Just for clarity, the reason why what you were doing above will not work is for two reasons. For one, adaptivity makes assumptions based on solution properties. For example, a standard 5th order integrator assumes the solution is 5 times differentiable and uses that in its error estimates for choosing stepsizes. An SDE is 0 times differentiable: it's only epsilon differentiable for every epsilon<1/2. So already, the error estimates and time step choices are going to be wildly off when directly using an ODE method for SDEs.

But secondly, ODE solvers adapt using rejection sampling. They will choose a dt, give it a try, and if that fails, then reduce the dt. Here you are taking a random number within your derivative, and a 5th order integrator will call your derivative function 7 times, getting 7 different values for what it thinks the derivative is, calculate the error estimate, realize it's wildly off (since it's not even differentiable so the whole algorithm made bad assumptions), reduce the time step, and then take completely different random numbers so that the smaller dt ends up being a completely different trajectory. As you can tell, this whole thing is wildly unstable and doesn't actually solve the real SDE that we had in the first place.

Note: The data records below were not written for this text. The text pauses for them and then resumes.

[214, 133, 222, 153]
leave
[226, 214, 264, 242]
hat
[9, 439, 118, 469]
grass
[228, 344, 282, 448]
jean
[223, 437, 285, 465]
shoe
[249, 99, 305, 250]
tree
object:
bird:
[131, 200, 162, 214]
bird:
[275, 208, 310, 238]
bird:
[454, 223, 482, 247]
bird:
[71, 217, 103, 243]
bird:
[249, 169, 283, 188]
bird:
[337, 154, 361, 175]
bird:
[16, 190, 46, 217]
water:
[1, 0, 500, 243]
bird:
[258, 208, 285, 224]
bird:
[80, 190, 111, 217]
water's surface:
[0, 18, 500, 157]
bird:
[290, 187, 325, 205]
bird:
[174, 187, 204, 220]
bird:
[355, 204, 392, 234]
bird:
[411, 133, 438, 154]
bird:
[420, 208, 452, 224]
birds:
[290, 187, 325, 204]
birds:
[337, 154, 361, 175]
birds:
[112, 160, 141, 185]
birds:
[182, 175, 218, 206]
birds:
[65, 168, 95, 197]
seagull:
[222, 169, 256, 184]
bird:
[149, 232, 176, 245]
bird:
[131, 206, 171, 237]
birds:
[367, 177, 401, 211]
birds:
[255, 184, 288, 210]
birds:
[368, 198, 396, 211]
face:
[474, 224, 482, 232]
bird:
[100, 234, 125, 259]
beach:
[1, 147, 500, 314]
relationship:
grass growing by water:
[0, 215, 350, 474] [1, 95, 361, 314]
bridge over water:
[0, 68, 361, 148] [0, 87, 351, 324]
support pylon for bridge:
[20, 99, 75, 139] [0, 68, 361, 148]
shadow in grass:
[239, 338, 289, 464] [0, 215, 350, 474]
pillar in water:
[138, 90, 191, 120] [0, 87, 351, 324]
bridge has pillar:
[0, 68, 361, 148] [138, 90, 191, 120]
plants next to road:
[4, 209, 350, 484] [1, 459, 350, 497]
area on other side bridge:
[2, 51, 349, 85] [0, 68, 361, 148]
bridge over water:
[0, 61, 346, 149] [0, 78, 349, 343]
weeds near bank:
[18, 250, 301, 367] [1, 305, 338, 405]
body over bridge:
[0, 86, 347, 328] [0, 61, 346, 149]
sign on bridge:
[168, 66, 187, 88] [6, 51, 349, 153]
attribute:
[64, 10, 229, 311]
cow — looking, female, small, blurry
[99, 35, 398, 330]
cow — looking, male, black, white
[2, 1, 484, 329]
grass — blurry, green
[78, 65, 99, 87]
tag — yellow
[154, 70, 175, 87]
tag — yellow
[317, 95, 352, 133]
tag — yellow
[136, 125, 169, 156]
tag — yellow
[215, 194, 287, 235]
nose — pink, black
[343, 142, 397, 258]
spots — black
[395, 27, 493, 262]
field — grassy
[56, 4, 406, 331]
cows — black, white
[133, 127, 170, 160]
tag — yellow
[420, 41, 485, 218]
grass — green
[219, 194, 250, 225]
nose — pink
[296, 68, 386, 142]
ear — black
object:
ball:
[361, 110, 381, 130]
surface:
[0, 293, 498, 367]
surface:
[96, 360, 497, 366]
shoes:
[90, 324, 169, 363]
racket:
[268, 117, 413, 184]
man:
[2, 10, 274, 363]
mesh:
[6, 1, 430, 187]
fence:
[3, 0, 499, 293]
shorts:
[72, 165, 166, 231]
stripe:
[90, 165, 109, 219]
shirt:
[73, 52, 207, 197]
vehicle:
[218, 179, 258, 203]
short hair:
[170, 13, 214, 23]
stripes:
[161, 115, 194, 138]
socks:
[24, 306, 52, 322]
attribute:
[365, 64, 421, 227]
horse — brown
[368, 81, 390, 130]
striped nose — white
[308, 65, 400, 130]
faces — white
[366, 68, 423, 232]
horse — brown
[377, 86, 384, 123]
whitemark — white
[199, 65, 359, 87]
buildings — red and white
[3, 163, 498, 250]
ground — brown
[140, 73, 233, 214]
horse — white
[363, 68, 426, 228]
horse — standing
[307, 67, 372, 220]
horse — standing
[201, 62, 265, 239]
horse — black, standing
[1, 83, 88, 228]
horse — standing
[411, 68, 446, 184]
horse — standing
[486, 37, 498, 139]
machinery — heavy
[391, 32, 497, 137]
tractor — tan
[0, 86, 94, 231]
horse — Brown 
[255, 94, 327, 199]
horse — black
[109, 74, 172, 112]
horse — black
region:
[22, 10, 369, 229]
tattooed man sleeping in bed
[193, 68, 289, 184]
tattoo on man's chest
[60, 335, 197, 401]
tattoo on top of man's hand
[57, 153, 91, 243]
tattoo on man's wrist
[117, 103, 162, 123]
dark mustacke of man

You can get around this by being a lot smarter with how you take said random numbers, how you define the error estimates, and using high order methods that assume "Ito differentiability" (i.e. "differentiability" in terms of the SDE's components). This is described in the paper which is the foundation of the current crop of adaptive SDE solvers.

Answering Updates

For the code you have

using DifferentialEquations,Plots;

function lotka(du,u,p,t);
    𝛼, 𝛽, 𝛾, 𝛿, 𝜎, 𝜏 = p; 
    du[1] = 𝛼*u[1]-𝛽*u[1]*u[2];
    du[2] = 𝛿*u[1]*u[2]-𝛾*u[2];
end
function stoch(du,u,p,t)
  𝛼, 𝛽, 𝛾, 𝛿, 𝜎, 𝜏 = p; 
  du[1] = 1 
  du[2] = 1
end
u0 = [15.0,1.0];
p = (0.3,0.05,0.7,0.1,0.9,0.1);
𝛼, 𝛽, 𝛾, 𝛿, 𝜎, 𝜏 = p; 
OU = OrnsteinUhlenbeckProcess(1/𝜏, 0.0, 𝜎, 0.0, 0.0);
tspan = (0.0,100.0);
prob = SDEProblem(lotka,stoch,u0,tspan,p,noise = OU);
sol = solve(prob,EM(),dt = 1e-3, adaptive=false);

This has 1 OU process added to both variables. If you want them to be diagonal, i.e. two independent OU processes, you use:

OU = OrnsteinUhlenbeckProcess(1/𝜏, 0.0, 𝜎, 0.0, [0.0,0.0]);

More generally, [0.0,0.0] are the starting points, and you change these to solve (2). For a small performance optimization you can choose:

OU = OrnsteinUhlenbeckProcess!(1/𝜏, 0.0, 𝜎, 0.0, [0.0,0.0]);

Both this formulation and the formulation using Brownian SDEs work. The SDE formulation work with adaptive methods but is a larger system, while the OUProcess formulation is a smaller system but only will work well with EM() and fixed time steps. Which is better will be problem-dependent, but I'd probably prefer the SDE in most cases. The OUProcess form will be much better on RODEs though.